_Your goal:_ Reproduce the lines below word for word, starting with the line that contains "produce meaningful results over time." and continuing through the line that contains "waste and following".

_Dataset:_

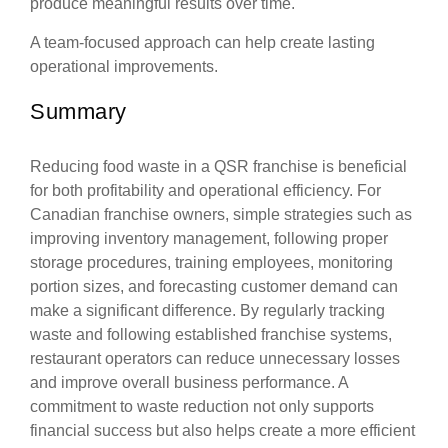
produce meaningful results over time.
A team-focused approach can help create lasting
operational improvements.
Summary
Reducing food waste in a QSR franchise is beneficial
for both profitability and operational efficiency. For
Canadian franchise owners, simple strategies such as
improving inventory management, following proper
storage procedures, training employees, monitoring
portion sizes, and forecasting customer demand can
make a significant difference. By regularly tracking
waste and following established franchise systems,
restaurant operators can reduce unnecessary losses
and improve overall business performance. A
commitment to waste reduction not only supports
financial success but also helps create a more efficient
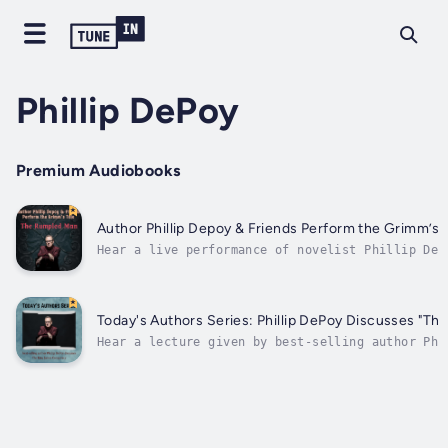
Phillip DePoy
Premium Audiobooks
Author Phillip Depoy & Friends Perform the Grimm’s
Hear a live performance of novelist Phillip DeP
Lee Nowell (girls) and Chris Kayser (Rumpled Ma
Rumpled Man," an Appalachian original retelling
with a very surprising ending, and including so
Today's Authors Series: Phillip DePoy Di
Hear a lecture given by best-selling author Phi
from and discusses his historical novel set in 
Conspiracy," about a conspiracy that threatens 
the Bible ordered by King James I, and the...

* * *

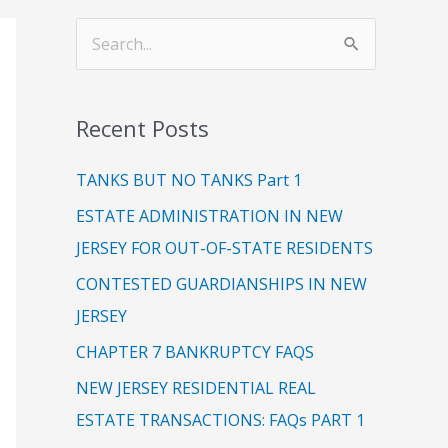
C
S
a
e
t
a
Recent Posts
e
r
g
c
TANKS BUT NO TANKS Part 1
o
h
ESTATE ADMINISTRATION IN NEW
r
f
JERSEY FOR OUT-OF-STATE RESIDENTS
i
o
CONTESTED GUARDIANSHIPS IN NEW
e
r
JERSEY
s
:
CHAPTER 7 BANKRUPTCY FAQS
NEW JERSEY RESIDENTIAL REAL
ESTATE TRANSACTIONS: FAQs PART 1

_Response area:_
produce meaningful results over time.
A team-focused approach can help create lasting
operational improvements.
Summary
Reducing food waste in a QSR franchise is beneficial
for both profitability and operational efficiency. For
Canadian franchise owners, simple strategies such as
improving inventory management, following proper
storage procedures, training employees, monitoring
portion sizes, and forecasting customer demand can
make a significant difference. By regularly tracking
waste and following established franchise systems,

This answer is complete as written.